Selesaikan yang berikut —
[1] Sebutkan semua analisis statistik yang dipakai menurut ringkasan tesis tentang evapotranspirasi aktual di Kota Semarang.
[2] Lanjutkan ringkasan tesis tentang evapotranspirasi aktual di Kota Semarang setelah kalimat terakhirnya.

Kutipan pilihan —
━━━━━━━━━━━━━━━━━━━━━━━━━━━━━━
Estimasi Evapotranspirasi Aktual Secara Spasial Menggunakan Metode SEBS dan SEBAL Berbasis Data Penginderaan Jauh di Kota Semarang dan Sekitarnya
SITI ZAHROTUNISA, Drs. Projo Danoedoro, M.Sc., Ph.D.; Dr. Sc. Sanjiwana Arjasakusuma, M.GIS.
2021 | Tesis | MAGISTER PENGINDERAAN JAUHEvapotranspirasi aktual (ET) merupakan salah satu variabel penting dalam siklus hidrologi dan bermanfaat untuk berbagai analisis, seperti pemantauan kekeringan, dan pemantauan kerentanan kebakaran hutan. Pengukuran ET di lapangan memerlukan banyak waktu, biaya, dan berupa data titik yang tidak merepresentasikan wilayah yang luas. SEBS dan SEBAL menggunakan pendekatan keseimbangan energi yang memanfaatkan data penginderaan jauh untuk menghasilkan data ET yang bersifat spasial. Penelitian ini bertujuan untuk mengetahui akurasi penggunaan data penginderaan jauh untuk memperoleh parameter estimasi ET (penutup lahan, albedo, NDVI, LAI, fraksi vegetasi, kekasaran permukaan, tinggi vegetasi), mengetahui akurasi metode SEBS dan SEBAL dibandingkan dengan data stasiun meteorologi dan klimatologi, dan mengetahui distribusi spasial ET di Kota Semarang dan sekitarnya. Metode SEBS dan SEBAL merupakan metode yang menggunakan pendekatan keseimbangan energi yang terdiri dari unsur radiasi netto (RN), fluks panas tanah (G), fluks panas terasa (H), dan fluks panas laten (LE). Variabel iklim yang diperoleh dari stasiun meteorologi dan klimatologi dan variabel fisik permukaan dari data Landsat 8, Aqua MODIS, dan SRTM digunakan membentuk unsur RN, G, H, LE. Analisis statistik yang digunakan adalah confusion matrix, Root Mean Squared Error (RMSE), korelasi pearson product moment, dan regresi. Hasil penelitian menunjukkan bahwa parameter yang diperoleh dari penggunaan data penginderaan jauh memiliki akurasi yang baik dan nilai RMSE yang rendah terhadap data lapangan atau data referensi, SEBAL memiliki nilai RMSE yang lebih kecil (<1,5 mm/hari) terhadap seluruh data referensi dan memiliki nilai pearson correlation yang lebih besar dan signifikan daripada SEBS (panci evaporasi sebesar 0,37*, penman sebesar 0,616**, dan AA sebesar 0,498**), namun ET objek air yang dalam tidak representatif karena persamaan untuk perolehan nilai fluks panas tanah (G) menghasilkan nilai G air terlampau tinggi sehingga nilai ET lebih rendah daripada objek lahan terbangun, SEBS dan SEBAL memiliki distribusi ET yang sama, yaitu nilai ET rendah di Kota Semarang bagian utara dan hilir DAS karena didominasi lahan terbangun yang memiliki nilai RN rendah, G tinggi, dan H tinggi dan nilai ET tinggi di Gn. Ungaran dan hulu DAS karena didominasi objek vegetasi yang memiliki RN tinggi, G rendah, dan H rendah.
━━━━━━━━━━━━━━━━━━━━━━━━━━━━━━
Data sumber —
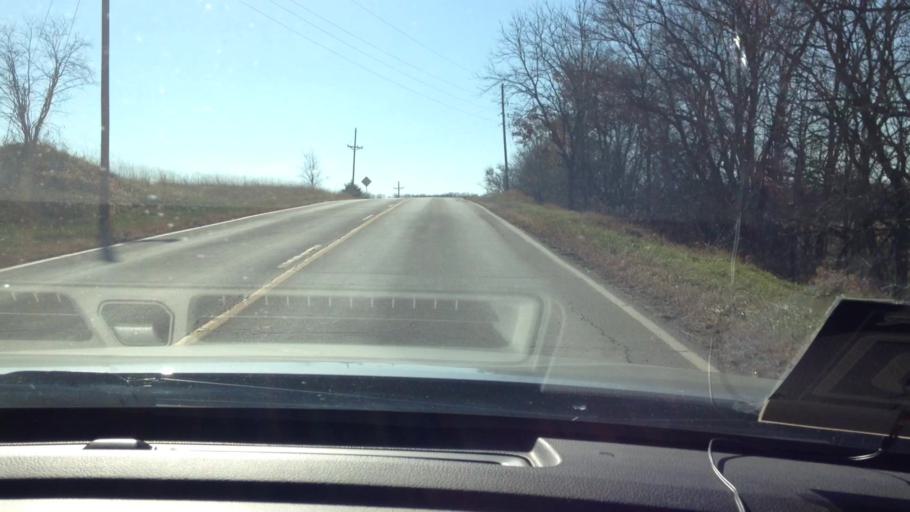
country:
━━━━━━━━━━━━━━━━━━━━━━━━━━━━━━
Jawaban yang diberikan —
[1] Confusion matrix, Root Mean Squared Error (RMSE), korelasi pearson product moment, dan regresi.

[2]
Actual evapotranspiration (ET) is one of the important variables in the hydrological cycle and is useful for various analyzes, such as monitoring drought and monitoring forest fire vulnerability. Field measurement of ET requires a lot of time, money, limited to point data and therefore cannot provide ET estimated over large areas. SEBS and SEBAL are a spatial ET estimation method based on energy balance using remote sensing data. This study aimed to determine the accuracy of using remote sensing data to obtain ET estimation parameters (land cover, albedo, NDVI, LAI, vegetation fraction, surface roughness, vegetation height), to assess the accuracy of estimated ET based on SEBAL compared to meteorological and climatological station data, and identify the spatial distribution of ET in Semarang area. The SEBS and SEBAL approaches employ an energy balance approach that includes components such as netto radiation (RN), soil heat flux (G), sensible heat flux (H), and latent heat flux (LE). The energy balance elements, namely RN, G, H, and LE were created using climate variables from meteorological and climatological stations, as well as surface physical characteristics from Landsat 8, Aqua MODIS, and SRTM data. Statistical analysis used in this research are confusion matrix, Root Mean Squared Error (RMSE), pearson product moment correlation, and regression. The results showed that the parameters derived from remote sensing data are have good accuracy and low RMSE compared to field data or reference data. SEBAL has a smaller RMSE value (1,5 mm/day) on all reference data and a higher pearson correlation value and significance than SEBS (evaporation pan is 0,37 *, penman-monteith is 0,616 **, and Advection Aridity is 0,498 **), however, the ET of deep water is not representative because the equation to produce the value of soil heat flux (G) creates a high G value of water, resulting in a lower ET value than the built-up land object. SEBS and SEBAL have the same ET distribution, that is, the ET value is low in the northern side of Semarang City and downstream of the watershed because built-up area has low RN, high G, and high ET, while the ET value is high at Mt.Ungaran and upstream of the watersheds because it is dominated by vegetation objects that have high RN, G low, and low H.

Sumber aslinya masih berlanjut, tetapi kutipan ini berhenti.